This situation is a bit special because TfL charges have their own statutory regime. Drivers don't have to pay the congestion charge because of a contract with TfL, but because there is specific legislation giving them a duty to do so, and governing the mechanics to follow. All of that means that the situation is quite different from one where a payment is due under a contract and the parties have a dispute about its circumstances.
The congestion charge system is set out in various orders made under the Greater London Authority Act 1999 (section 295 and Schedule 23). Paragraph 6(8) of the order says:
Where a licence is purchased otherwise than in cash and payment is not received by
Transport for London (whether because a cheque is dishonoured, a direct debit, credit card or
debit card payment is declined, or otherwise), the charge to which the licence relates shall be
treated as not paid and the licence shall be void.
In paragraph 6A(8) and (9) there are some further rules about automatic payment on a saved card or by direct debit, including that
Where payment under paragraph (8) is declined for any reason—
(a) Transport for London may accept payment by any other means it considers suitable
in the particular circumstances of the case; and
(b) where all outstanding charges under paragraph (8) are not paid within such period
as Transport for London may specify Transport for London may suspend or cancel
the CC Auto Pay Account to which those charges relate.
The overall scheme is one of strict liability for the keeper of the vehicle, but with various options and time periods for the payment of the resulting charges.
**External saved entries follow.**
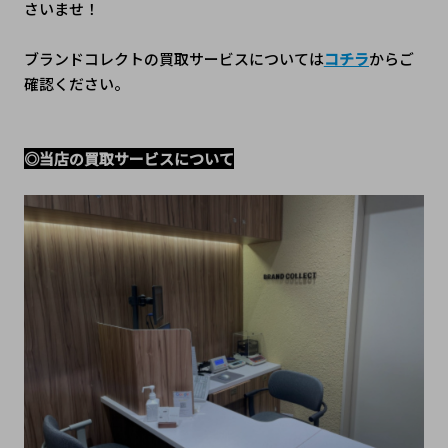
さいませ！
ブランドコレクトの買取サービスについては
コチラ
からご
確認ください。
◎当店の買取サービスについて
As written, TfL has several opportunities for discretion, e.g. it can choose not to issue a Penalty Charge Notice, but the keeper has little choice except to make the payment by one of the available means. In the situation as described, it's common ground that (1) a payment should have been made, and (2) it wasn't made. Regardless of whose fault (2) was, it's still the keeper's duty to make the payment. Disputes on this point are routinely knocked back by the tribunal that deals with such matters. They typically say that the keeper ought to try to make the payment by some other means, within the time allowed.
In the cited instance the keeper (with pressure from the press) was able to convince TfL to use their discretion. If that failed then the statutory route gives the keeper some opportunities to contest the matter, but unfortunately for them only on certain specific grounds - the tribunal path gives no discretion to adjudicators to do anything other than follow the strict process. This was the subject of an appeal, Walmsley v TfL [2005] EWCA Civ 1540, in which the claimant accidentally paid the congestion charge using the wrong vehicle registration number, and TfL pursued her for not having paid for the vehicle which she actually drove. An adjudicator said that she had to pay, applying the regulations as written. On review in the High Court, the judge agreed that she had to pay, but said that the adjudicator had general discretion to cancel a PCN and could have done so in this case. But in the Court of Appeal, a three-judge panel said that the adjudicator lacked that power, and that someone in the claimant's position would simply have to hope that TfL decided not to escalate the matter.
The judges did leave open the question of whether TfL had properly exercised their discretion on that point, as that hadn't been explicitly challenged. Obiter, Lord Justice Sedley criticised the setup where drivers whose grounds for contesting a PCN aren't foreseen in the statutory structure, are limited to hoping that TfL shows benevolence:
For it is unfair that those who, despite the absence of any indication that they can do so, write to TFL in the hope of clemency, at present obtain an advantage over those who assume, from looking at the Regulations, the penalty charge notice, the appeal form and TFL's website, that there is no way of doing any such thing, and pay a fine which they ought not in fairness to be required to pay.
Whether it would be better, instead of TFL's acting, however conscientiously, as judge in its own cause, for the jurisdiction of the Adjudicators to be enlarged to include a power to remit fines for non-scheduled reasons is something which the Lord Chancellor, who is the Minister responsible for making these regulations, might want to consider. For the present, however, it is not the law.
...and it is still not the law in 2024.